**PROBLEM TO SOLVE**
Repeat the listing exactly as given, omitting every image.

**GIVEN MATERIAL**
>>>>
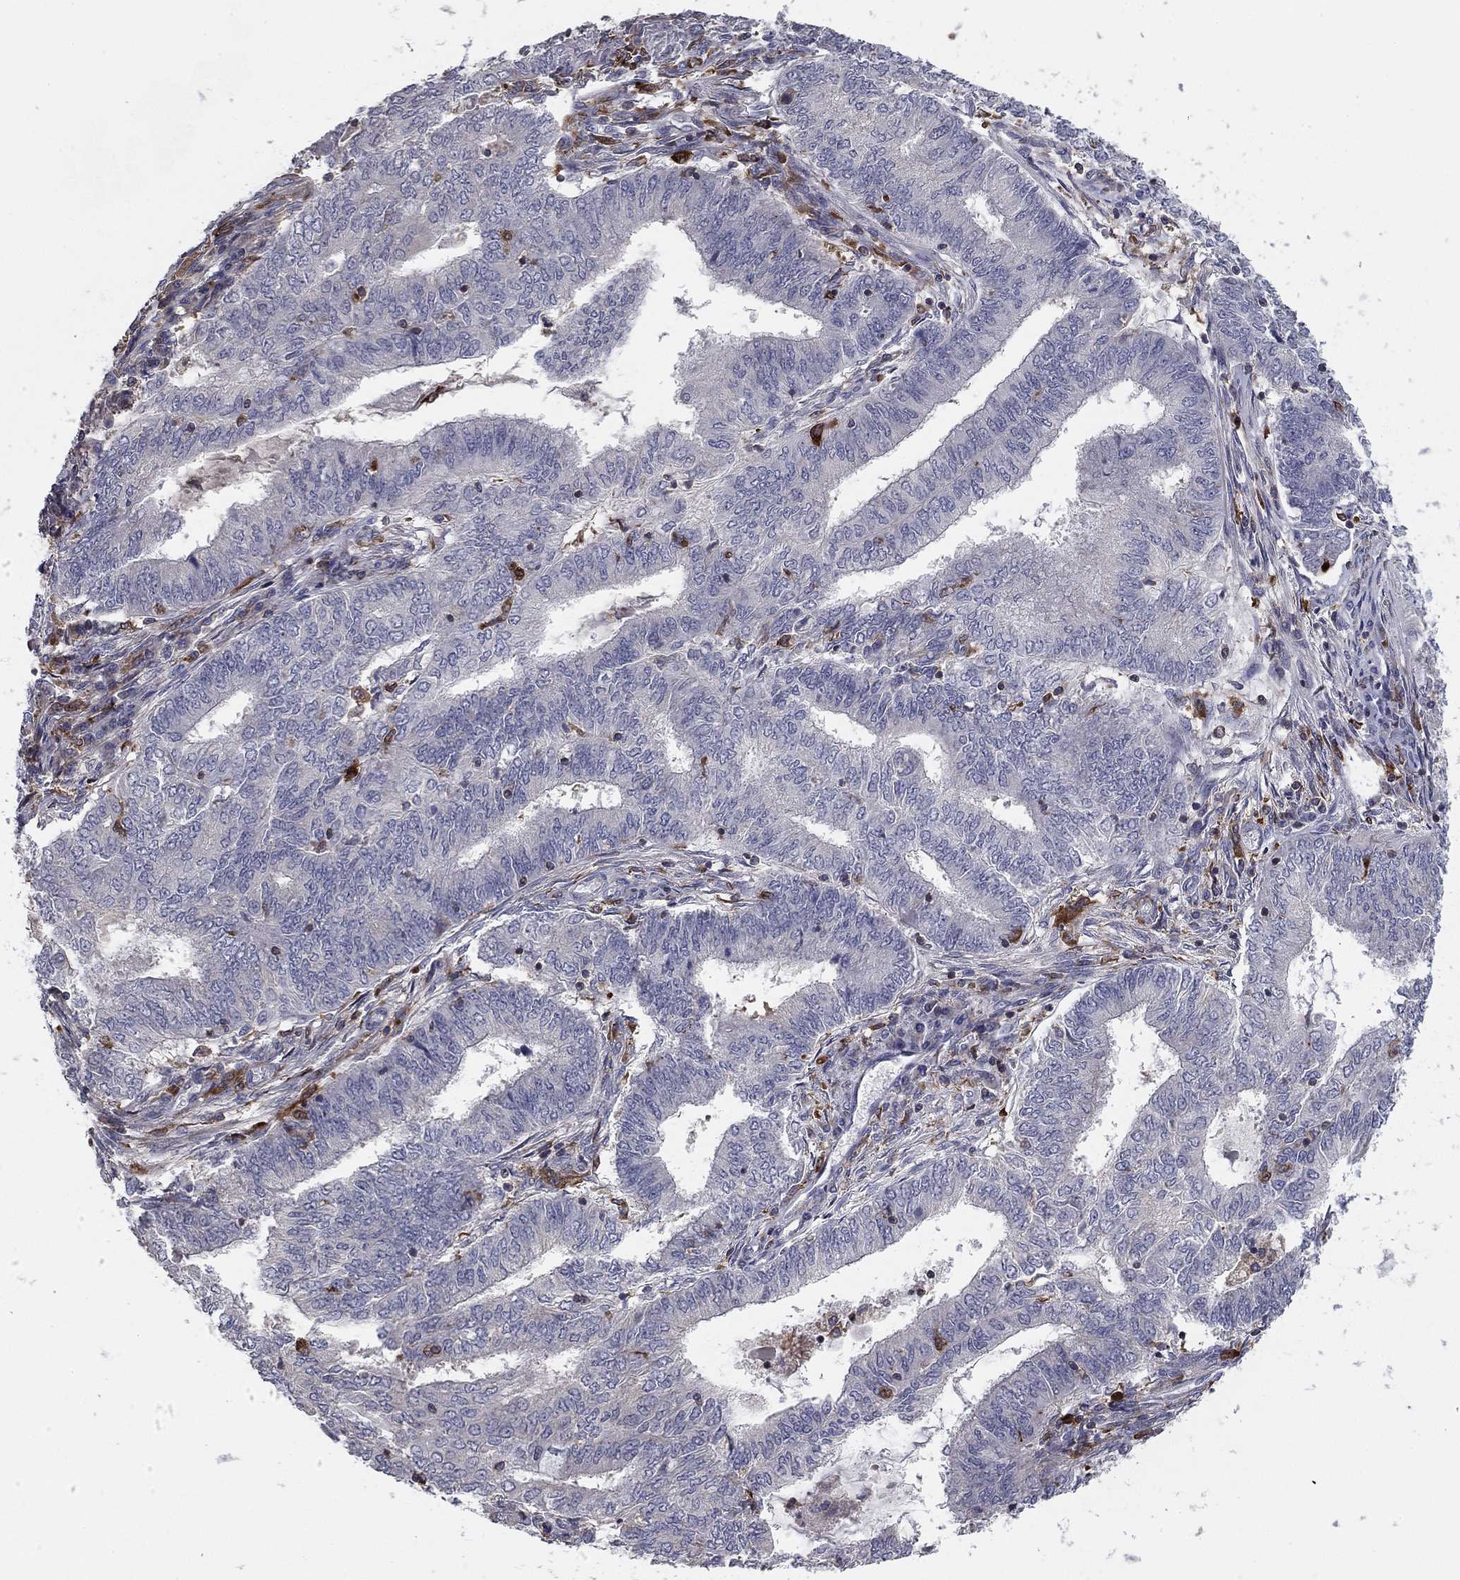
{"staining": {"intensity": "negative", "quantity": "none", "location": "none"}, "tissue": "endometrial cancer", "cell_type": "Tumor cells", "image_type": "cancer", "snomed": [{"axis": "morphology", "description": "Adenocarcinoma, NOS"}, {"axis": "topography", "description": "Endometrium"}], "caption": "This is a image of IHC staining of adenocarcinoma (endometrial), which shows no expression in tumor cells. (DAB (3,3'-diaminobenzidine) immunohistochemistry (IHC) visualized using brightfield microscopy, high magnification).", "gene": "PLCB2", "patient": {"sex": "female", "age": 62}}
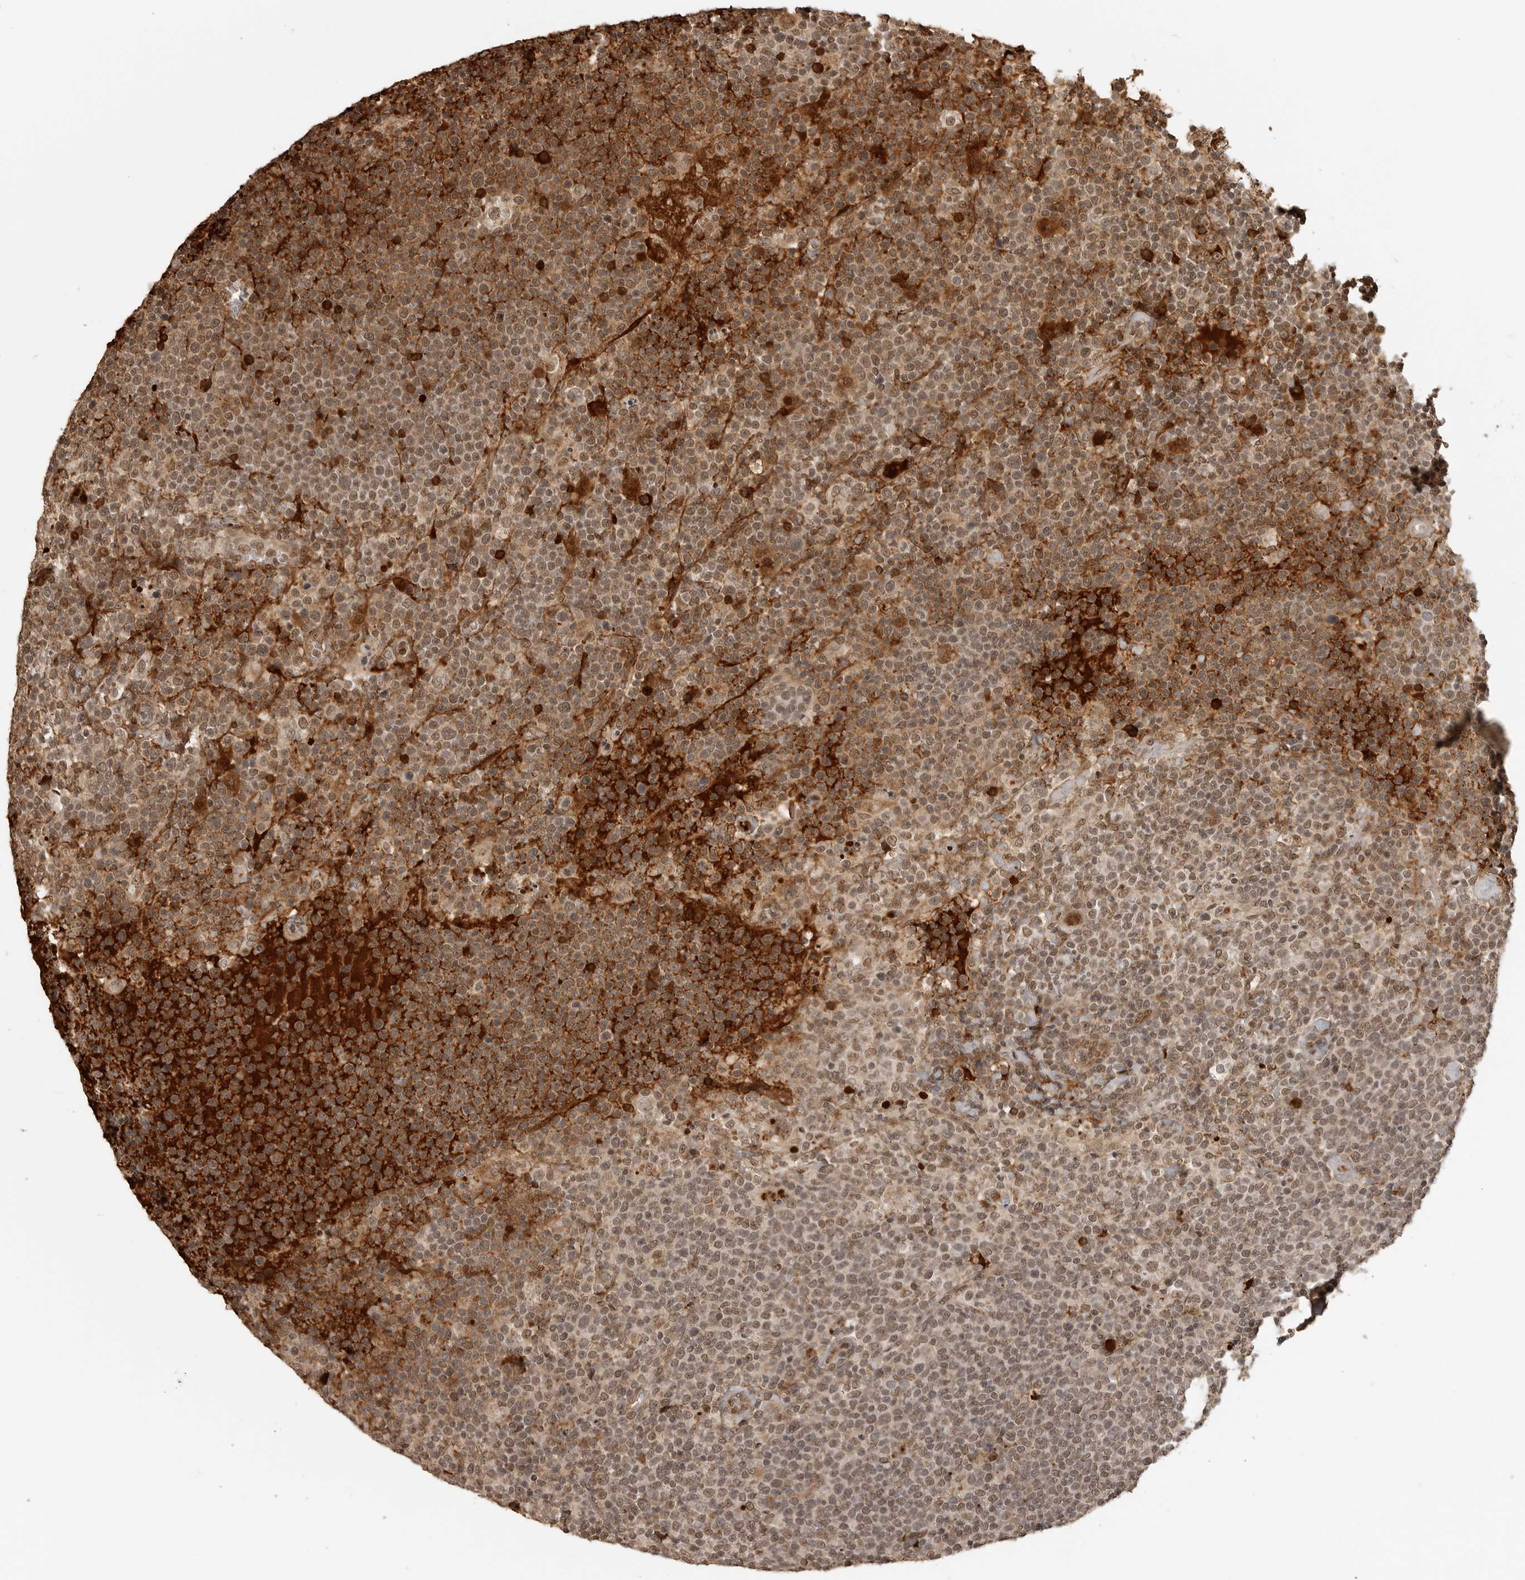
{"staining": {"intensity": "moderate", "quantity": ">75%", "location": "nuclear"}, "tissue": "lymphoma", "cell_type": "Tumor cells", "image_type": "cancer", "snomed": [{"axis": "morphology", "description": "Malignant lymphoma, non-Hodgkin's type, High grade"}, {"axis": "topography", "description": "Lymph node"}], "caption": "Immunohistochemical staining of human lymphoma displays moderate nuclear protein expression in about >75% of tumor cells.", "gene": "CLOCK", "patient": {"sex": "male", "age": 61}}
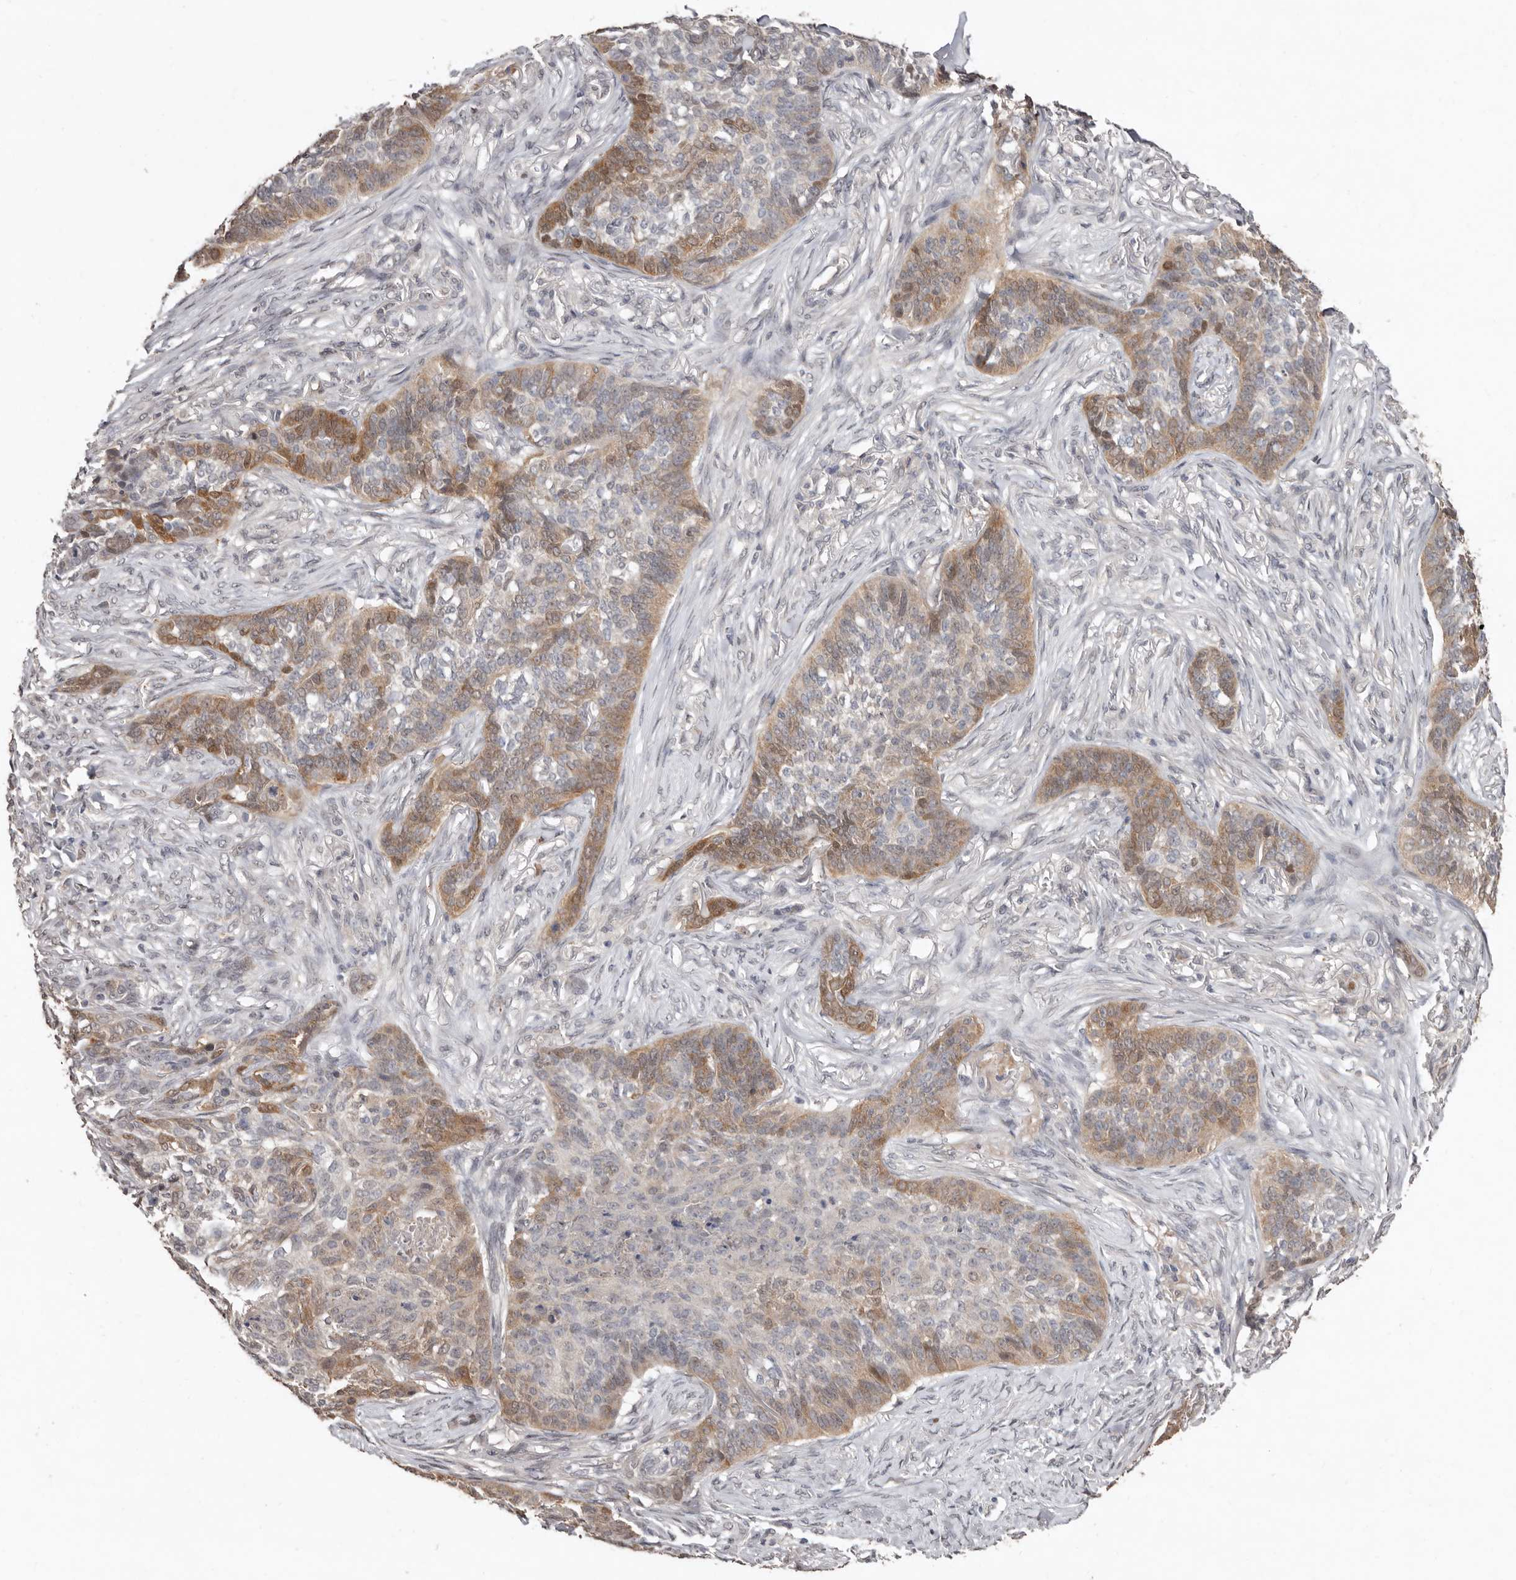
{"staining": {"intensity": "moderate", "quantity": "25%-75%", "location": "cytoplasmic/membranous"}, "tissue": "skin cancer", "cell_type": "Tumor cells", "image_type": "cancer", "snomed": [{"axis": "morphology", "description": "Basal cell carcinoma"}, {"axis": "topography", "description": "Skin"}], "caption": "The photomicrograph shows a brown stain indicating the presence of a protein in the cytoplasmic/membranous of tumor cells in skin basal cell carcinoma.", "gene": "SULT1E1", "patient": {"sex": "male", "age": 85}}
<<<<
**SOLUTION TO THIS PROBLEM**
{"staining": {"intensity": "negative", "quantity": "none", "location": "none"}, "tissue": "endometrial cancer", "cell_type": "Tumor cells", "image_type": "cancer", "snomed": [{"axis": "morphology", "description": "Adenocarcinoma, NOS"}, {"axis": "topography", "description": "Endometrium"}], "caption": "This is a image of IHC staining of adenocarcinoma (endometrial), which shows no expression in tumor cells. (DAB (3,3'-diaminobenzidine) immunohistochemistry (IHC) visualized using brightfield microscopy, high magnification).", "gene": "PLCB2", "patient": {"sex": "female", "age": 62}}
{"staining": {"intensity": "moderate", "quantity": ">75%", "location": "nuclear"}, "tissue": "lymphoma", "cell_type": "Tumor cells", "image_type": "cancer", "snomed": [{"axis": "morphology", "description": "Malignant lymphoma, non-Hodgkin's type, High grade"}, {"axis": "topography", "description": "Lymph node"}], "caption": "Immunohistochemical staining of human lymphoma displays moderate nuclear protein expression in about >75% of tumor cells.", "gene": "CLOCK", "patient": {"sex": "male", "age": 61}}
{"staining": {"intensity": "moderate", "quantity": "25%-75%", "location": "cytoplasmic/membranous"}, "tissue": "skin cancer", "cell_type": "Tumor cells", "image_type": "cancer", "snomed": [{"axis": "morphology", "description": "Basal cell carcinoma"}, {"axis": "topography", "description": "Skin"}], "caption": "The photomicrograph shows a brown stain indicating the presence of a protein in the cytoplasmic/membranous of tumor cells in skin basal cell carcinoma.", "gene": "SULT1E1", "patient": {"sex": "male", "age": 85}}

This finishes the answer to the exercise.